*** Block opens ***

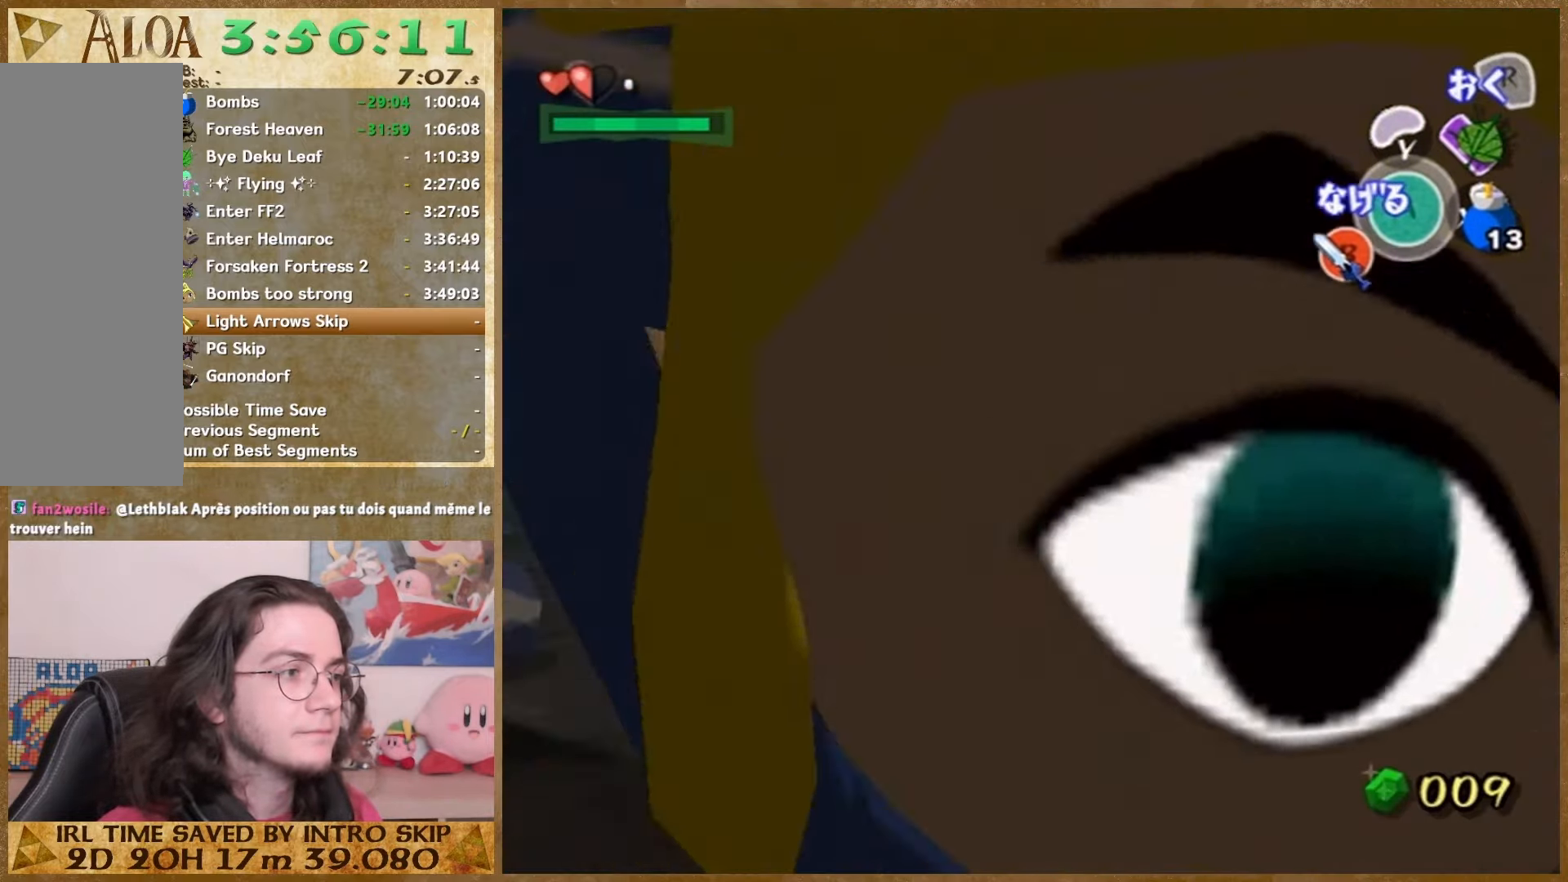
{"buttons": [], "left_stick": "center", "right_stick": "center", "button_events": []}
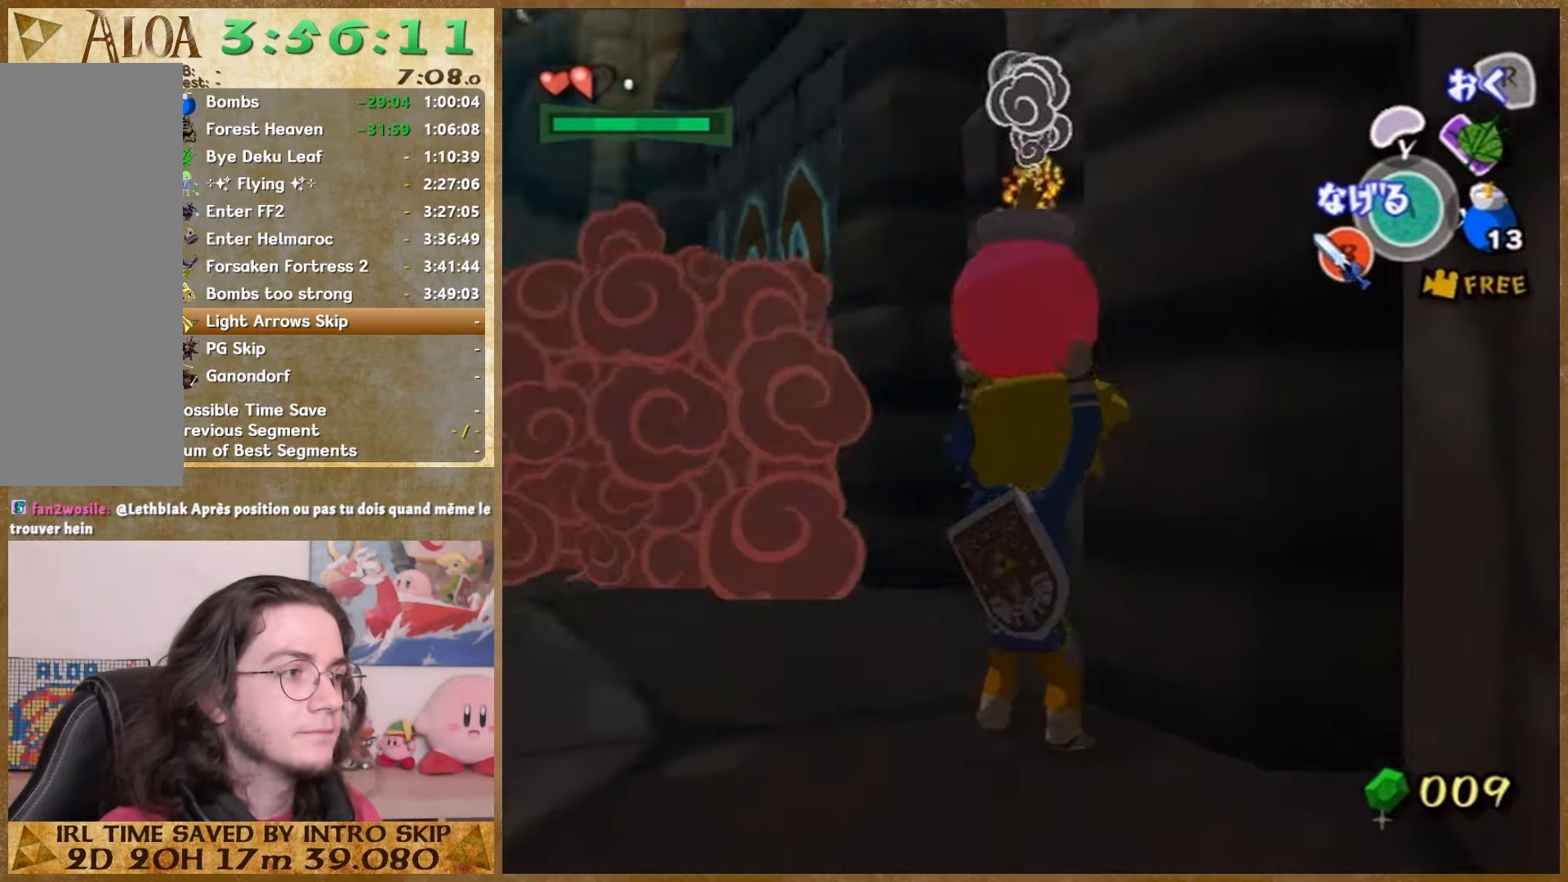
{"buttons": [], "left_stick": "center", "right_stick": "center", "button_events": []}
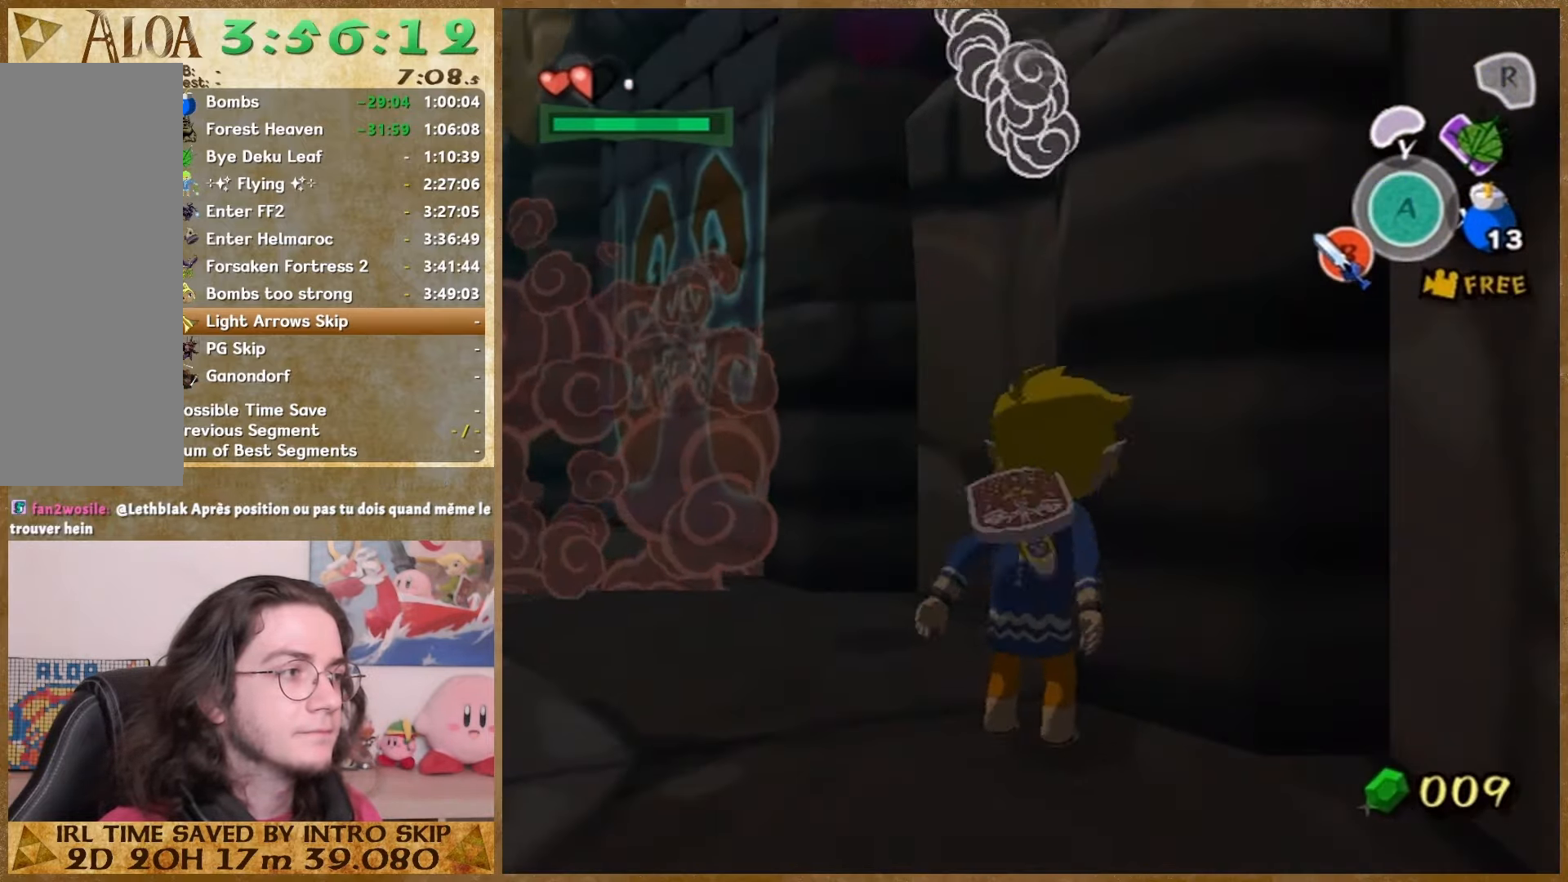
{"buttons": [], "left_stick": "center", "right_stick": "center", "button_events": []}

*** Block closes ***

- _GOAL OF THE EXERCISE_
Word for word, give the listing above again, but drop any pictures.

- _REPLY TO THE TASK_
{"buttons": [], "left_stick": "center", "right_stick": "center", "button_events": []}
{"buttons": [], "left_stick": "center", "right_stick": "center", "button_events": []}
{"buttons": [], "left_stick": "center", "right_stick": "center", "button_events": []}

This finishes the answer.